DATA UNDER STUDY |
• • •

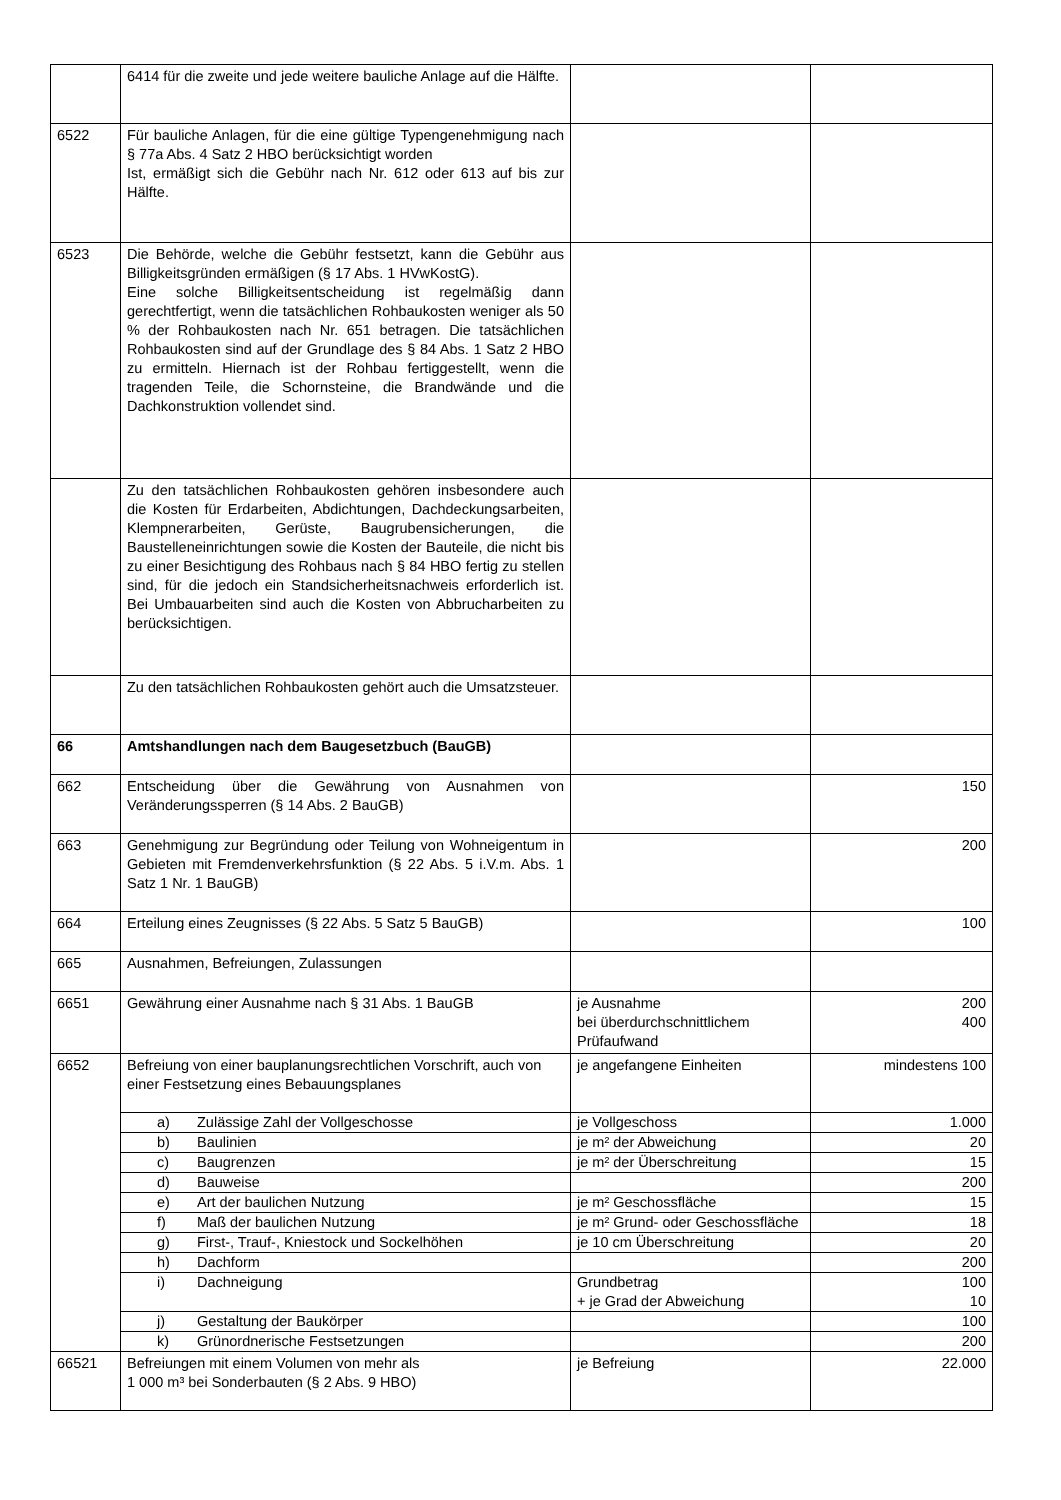| | 6414 für die zweite und jede weitere bauliche Anlage auf die Hälfte. | | |
| 6522 | Für bauliche Anlagen, für die eine gültige Typengenehmigung nach § 77a Abs. 4 Satz 2 HBO berücksichtigt worden Ist, ermäßigt sich die Gebühr nach Nr. 612 oder 613 auf bis zur Hälfte. | | |
| 6523 | Die Behörde, welche die Gebühr festsetzt, kann die Gebühr aus Billigkeitsgründen ermäßigen (§ 17 Abs. 1 HVwKostG). Eine solche Billigkeitsentscheidung ist regelmäßig dann gerechtfertigt, wenn die tatsächlichen Rohbaukosten weniger als 50 % der Rohbaukosten nach Nr. 651 betragen. Die tatsächlichen Rohbaukosten sind auf der Grundlage des § 84 Abs. 1 Satz 2 HBO zu ermitteln. Hiernach ist der Rohbau fertiggestellt, wenn die tragenden Teile, die Schornsteine, die Brandwände und die Dachkonstruktion vollendet sind. | | |
| | Zu den tatsächlichen Rohbaukosten gehören insbesondere auch die Kosten für Erdarbeiten, Abdichtungen, Dachdeckungsarbeiten, Klempnerarbeiten, Gerüste, Baugrubensicherungen, die Baustelleneinrichtungen sowie die Kosten der Bauteile, die nicht bis zu einer Besichtigung des Rohbaus nach § 84 HBO fertig zu stellen sind, für die jedoch ein Standsicherheitsnachweis erforderlich ist. Bei Umbauarbeiten sind auch die Kosten von Abbrucharbeiten zu berücksichtigen. | | |
| | Zu den tatsächlichen Rohbaukosten gehört auch die Umsatzsteuer. | | |
| 66 | Amtshandlungen nach dem Baugesetzbuch (BauGB) | | |
| 662 | Entscheidung über die Gewährung von Ausnahmen von Veränderungssperren (§ 14 Abs. 2 BauGB) | | 150 |
| 663 | Genehmigung zur Begründung oder Teilung von Wohneigentum in Gebieten mit Fremdenverkehrsfunktion (§ 22 Abs. 5 i.V.m. Abs. 1 Satz 1 Nr. 1 BauGB) | | 200 |
| 664 | Erteilung eines Zeugnisses (§ 22 Abs. 5 Satz 5 BauGB) | | 100 |
| 665 | Ausnahmen, Befreiungen, Zulassungen | | |
| 6651 | Gewährung einer Ausnahme nach § 31 Abs. 1 BauGB | je Ausnahme bei überdurchschnittlichem Prüfaufwand | 200 400 |
| 6652 | Befreiung von einer bauplanungsrechtlichen Vorschrift, auch von einer Festsetzung eines Bebauungsplanes | je angefangene Einheiten | mindestens 100 |
| | a) Zulässige Zahl der Vollgeschosse | je Vollgeschoss | 1.000 |
| | b) Baulinien | je m² der Abweichung | 20 |
| | c) Baugrenzen | je m² der Überschreitung | 15 |
| | d) Bauweise | | 200 |
| | e) Art der baulichen Nutzung | je m² Geschossfläche | 15 |
| | f) Maß der baulichen Nutzung | je m² Grund- oder Geschossfläche | 18 |
| | g) First-, Trauf-, Kniestock und Sockelhöhen | je 10 cm Überschreitung | 20 |
| | h) Dachform | | 200 |
| | i) Dachneigung | Grundbetrag + je Grad der Abweichung | 100 10 |
| | j) Gestaltung der Baukörper | | 100 |
| | k) Grünordnerische Festsetzungen | | 200 |
| 66521 | Befreiungen mit einem Volumen von mehr als 1 000 m³ bei Sonderbauten (§ 2 Abs. 9 HBO) | je Befreiung | 22.000 |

• • •

WHAT THIS TASK INVOLVES | Find the lines above holding the word "Gewährung" and show them.

SOLUTION FOR THIS PROBLEM |
| 662 | Entscheidung über die Gewährung von Ausnahmen von Veränderungssperren (§ 14 Abs. 2 BauGB) | | 150 |
| 6651 | Gewährung einer Ausnahme nach § 31 Abs. 1 BauGB | je Ausnahme bei überdurchschnittlichem Prüfaufwand | 200 400 |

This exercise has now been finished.